結局そのあとの検査で久保さんはインフルエンザに罹っていることが分かった。


めずらしく風邪を引いて動揺でもしてるのか、大学にいる間に何度も彼から電話がかかってきた。


「何時に帰るの?」とか、「飲み物かってきて。」とか、「体温計どこ?」とか。


五回目くらいの電話で思いっきり怒った。


「いい加減にして!」って。



でも、講義の間もずっと心配で仕方なかった。



講義が終わって私は買い物をしてからアパートに帰った。


「ただいまー。」


玄関を開けると、部屋の中が異様に静かだった。


リビングのドアを開けても彼の姿はなく、寝室をそっと覗くとおとなしくベッドで寝ていた。

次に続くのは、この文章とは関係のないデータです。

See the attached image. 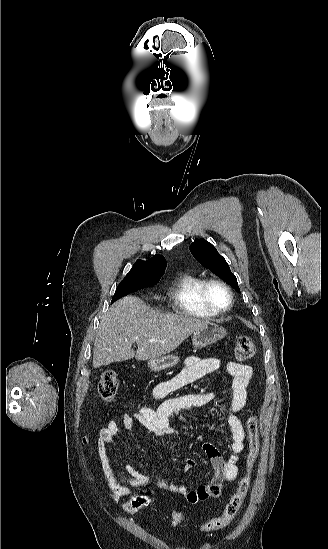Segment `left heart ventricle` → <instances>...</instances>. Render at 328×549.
Masks as SVG:
<instances>
[{
	"mask_svg": "<svg viewBox=\"0 0 328 549\" xmlns=\"http://www.w3.org/2000/svg\"><path fill=\"white\" fill-rule=\"evenodd\" d=\"M210 300L217 309H224L229 303L227 291L221 287H213L210 291Z\"/></svg>",
	"mask_w": 328,
	"mask_h": 549,
	"instance_id": "b2bd125f",
	"label": "left heart ventricle"
}]
</instances>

私は物音をたてないようにベッドに近づき、そっと彼の額に手をあてた。


思ったよりもかなり熱い。


少し冷やした方がいいかな、と思い、私はその場から離れようとしたとき、寝ていたはずの久保さんが私の腕をつかんだ。


「おかえり。」


私の顔を見て、笑った。


「ただいま。具合どう?」


「死にそう。」


「なに言ってんの。今冷やすもの何か持ってくるから。」


「行くなよ。」


もう一度彼が私の腕をつかんだ。